While mastitis can feel like a setback, it’s crucial to remember that it’s not a reflection of your capabilities as a mother. In fact, mastitis is a common issue, and one of the most common complications in breastfeeding. It’s also, one of the main reasons that mothers stop breastfeeding. 

Types of mastitis

Mastitis can be categorised into two types: acute and subacute.

Acute mastitis

The diagnosis of this type of mastitis is simple, and signs are very visible and easy to recognise. It starts with breast discomfort and pain, followed by the appearance of a warm, tight, or hardened red patch on the breast. 

Subsequently, the inflammatory toxins enter the bloodstream, leading to flu-like symptoms including fever, joint discomfort, and an overall sense of malaise. It’s estimated that between 3 and 20% of breastfeeding mothers experience acute mastitis, most commonly within the initial 6 weeks. 

Subacute mastitis

This is a stage that follows the acute phase, characterized by milder, yet persistent inflammation. Symptoms include sensations akin to needles in your breast, a burning feeling, and general discomfort. 

Subacute mastitis occurs in the context of chronic mammary dysbiosis, involving bacterial biofilms narrowing ductal lumens. 

Why does this happen?

During one of my consultation, I was both surprised and, to be honest somewhat disappointed. A lactation consultant told a mother with mastitis that she had brought it upon herself by holding her breast too tightly during breastfeeding. I couldn’t believe that a professional in the field would make such a statement. So let’s explore the real causes of acute mastitis:

  • Milk stasis: This occurs when milk isn’t effectively drained from the breast, and can result from factors such as an improper latch or infrequent feeding. Although milk stasis has been claimed to be a potential instigating factor for mastitis, scientific evidence has not firmly proven this causation. 

  • Block milk ducts: This can impede the flow of milk, creating a conducive environment for infection. Research shows that this can happen due to tight clothing, constant pressure on the breast (like sleeping during night time on the same side of the bed), or if your breast it’s not completely drained during feedings.
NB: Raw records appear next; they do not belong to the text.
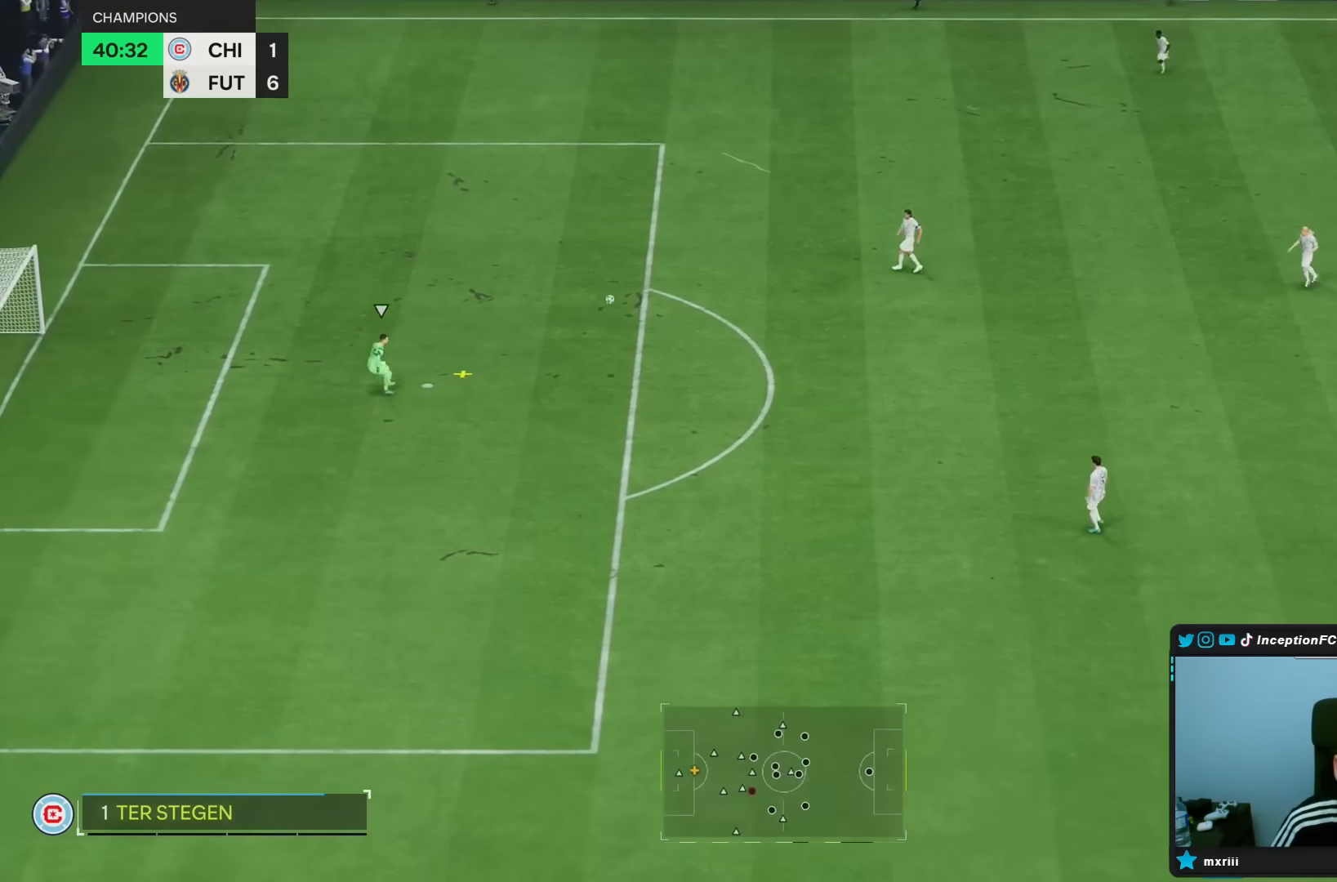
{"buttons": [], "left_stick": "center", "right_stick": "center", "events": [[150, "left_stick", "center"]]}
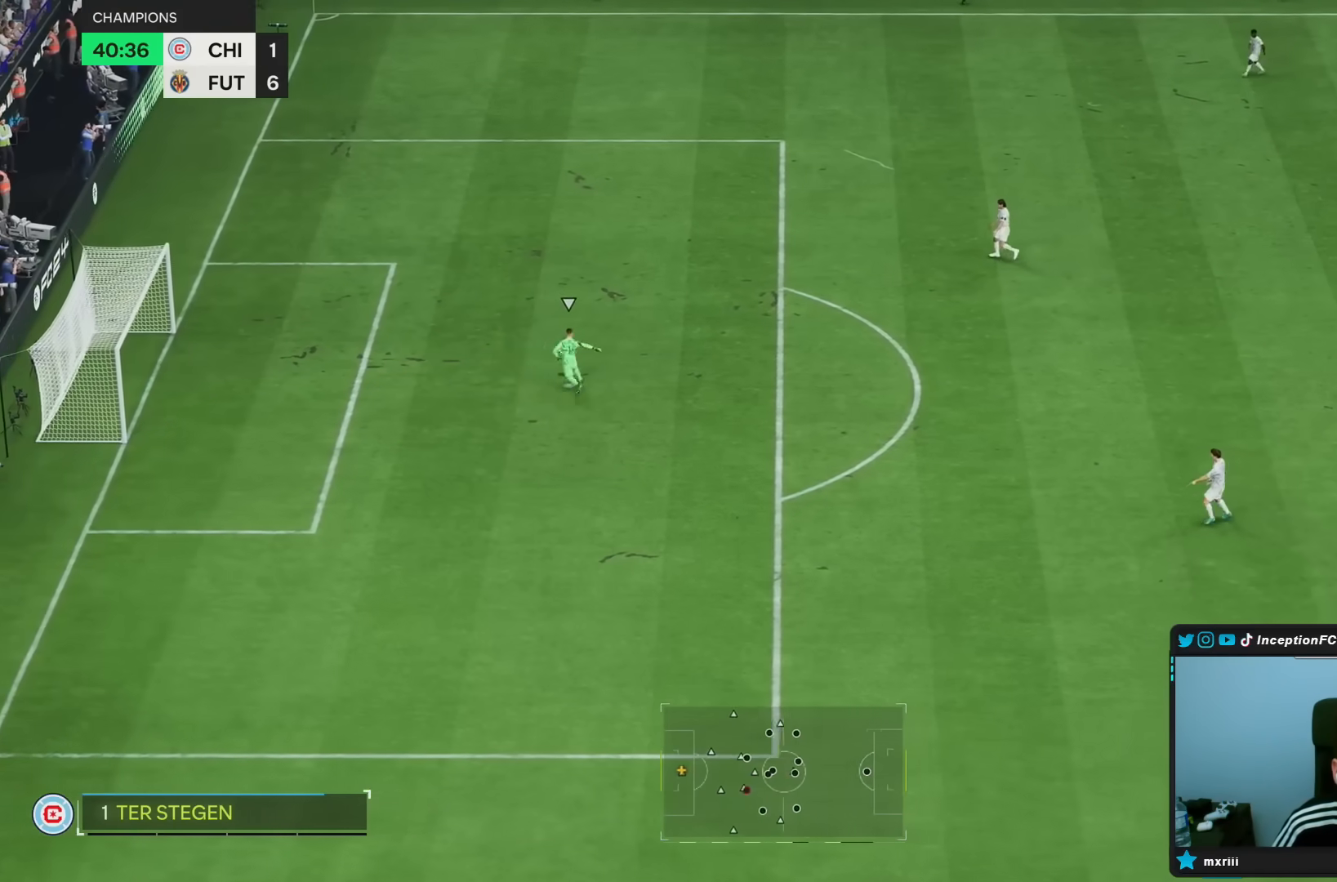
{"buttons": [], "left_stick": "down-left", "right_stick": "center", "events": [[250, "left_stick", "left"], [350, "left_stick", "down-left"]]}
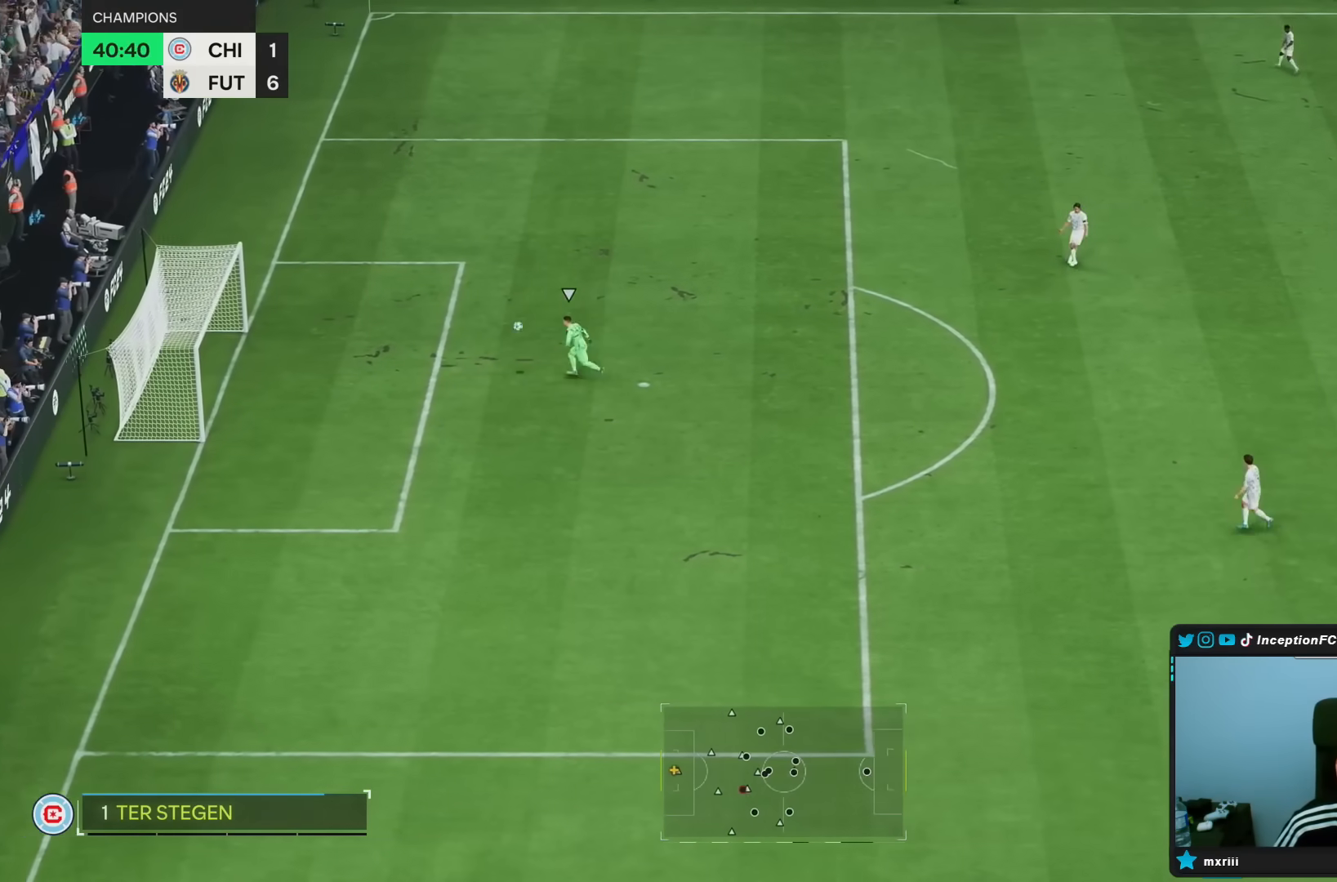
{"buttons": ["R2"], "left_stick": "down-left", "right_stick": "center", "events": [[483, "R2", "down"]]}
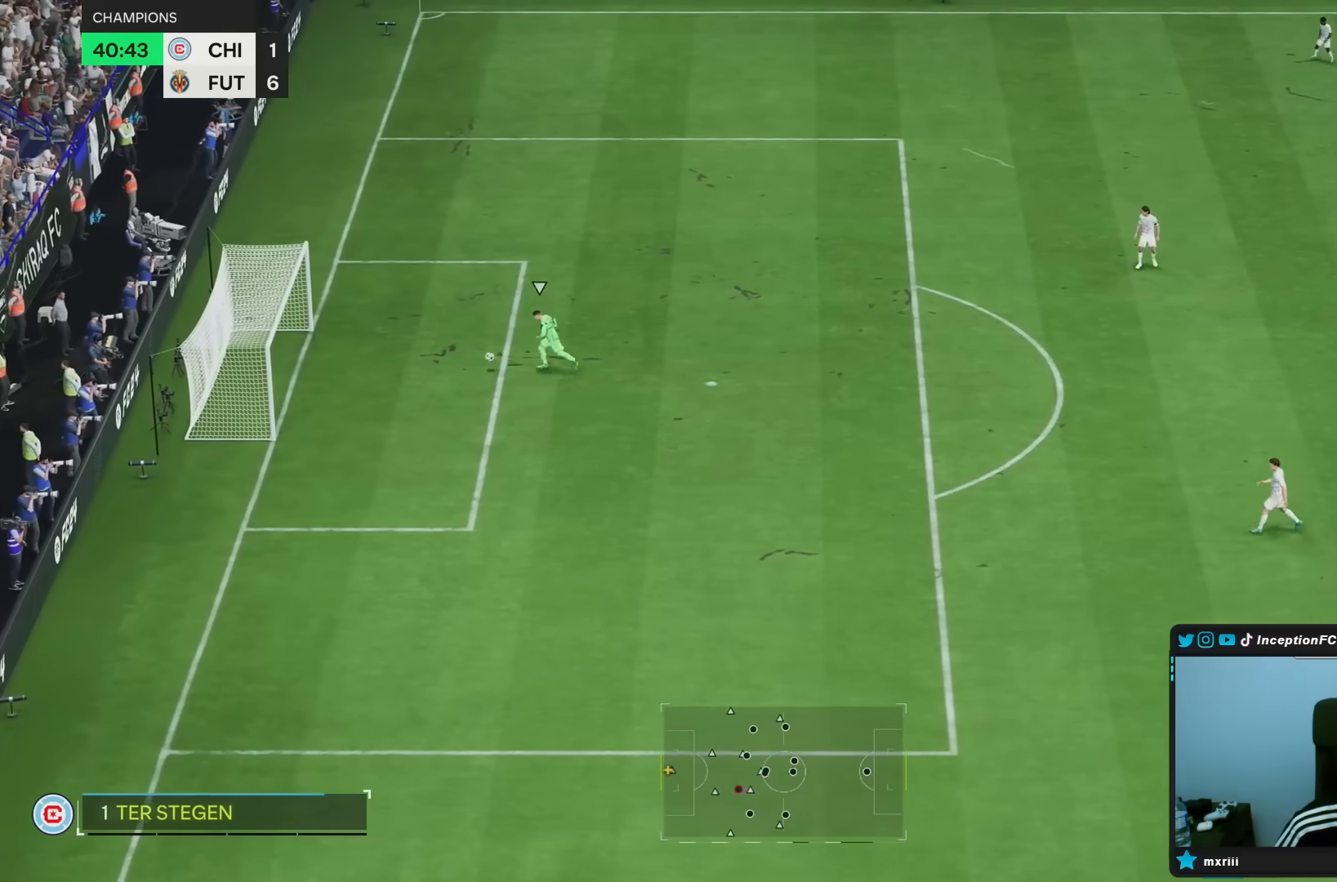
{"buttons": [], "left_stick": "center", "right_stick": "center", "events": [[300, "R2", "up"], [333, "left_stick", "center"]]}
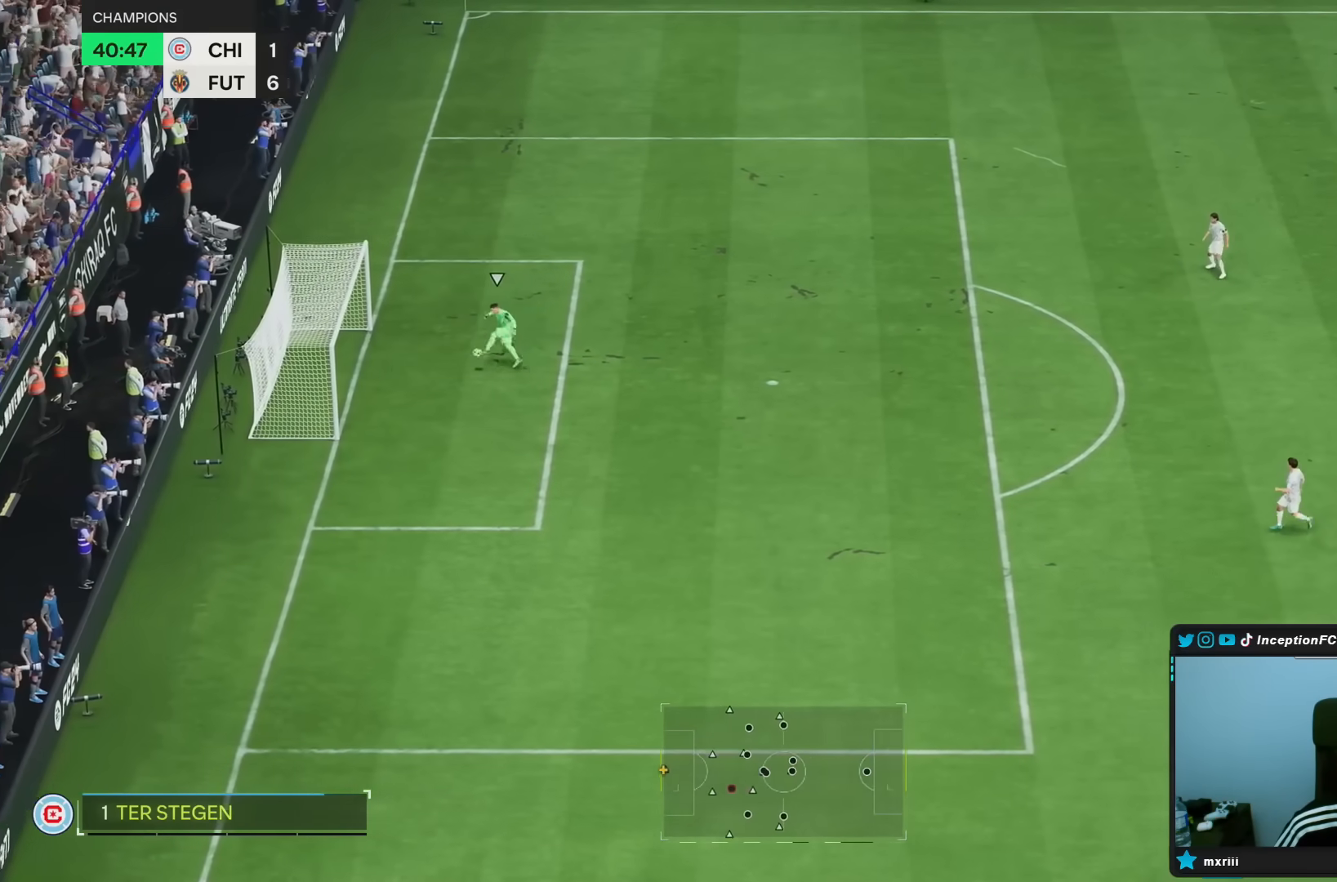
{"buttons": [], "left_stick": "center", "right_stick": "center", "events": []}
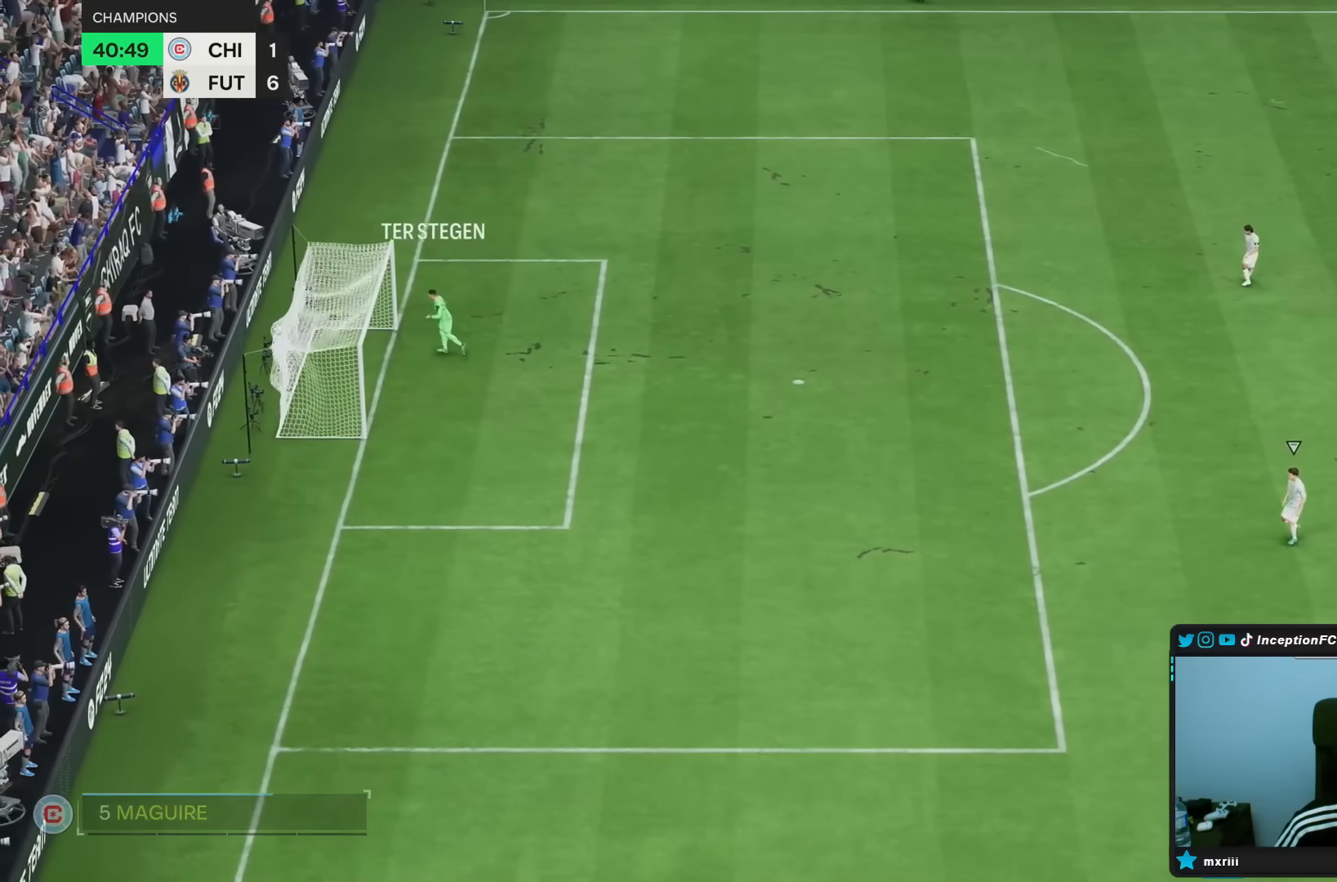
{"buttons": [], "left_stick": "center", "right_stick": "center"}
The blockage cn cause milk to back up, potentially leading to breast infection.

  • Nipple cracks: The most common bacteria causing mastitis is Staphylococcus aureus. This bacteria from your skin’s surface and baby’s mouth enter your breast through a cracked nipple. The infection can lead to inflammation and subsequent mastitis symptoms. The bacteria can also spread due to other factors, such as antibiotic treatment before, during or after childbirth.

  • Weakened immune system: Factors like stress, exhaustion, and inadequate nutrition can compromise your immunity, making you more susceptible to infections, including mastitis. 
My Top 5 Tips to Prevent a Mastitis

While mastitis can seem daunting, there are proactive steps you can take to reduce your risk of experiencing it:

1. Efficient breast drainage.

2. Frequent nursing: Frequent and complete emptying of the breasts prevents milk stasis, and minimises the risk of engorgement and blocked ducts.

3. Proper positioning and effective latch: Ensure your baby has a proper latch to facilitate optimal milk flow, and experiment different breastfeeding positions to encourage thorough drainage of each milk duct.

4. Avoid tight clothing: Wearing loose, comfortable clothing can help prevent unnecessary pressure on your breast and reduce the risk of blocked ducts. 

5. Self-care: Prioritise self-care, manage stress levels, ensure a nutritious diet, rest well, and remember that a healthy body and mind contribute to a stronger immune system

Mastitis is a temporary roadblock on your breastfeeding journey, but with preventive strategies and understanding it’s underlying causes can empower you to navigate it effectively.

Remember that the key to managing mastitis is early intervention to prevent progressing into an abscess. Seeking timely support is essential for your well-being and your baby’s health.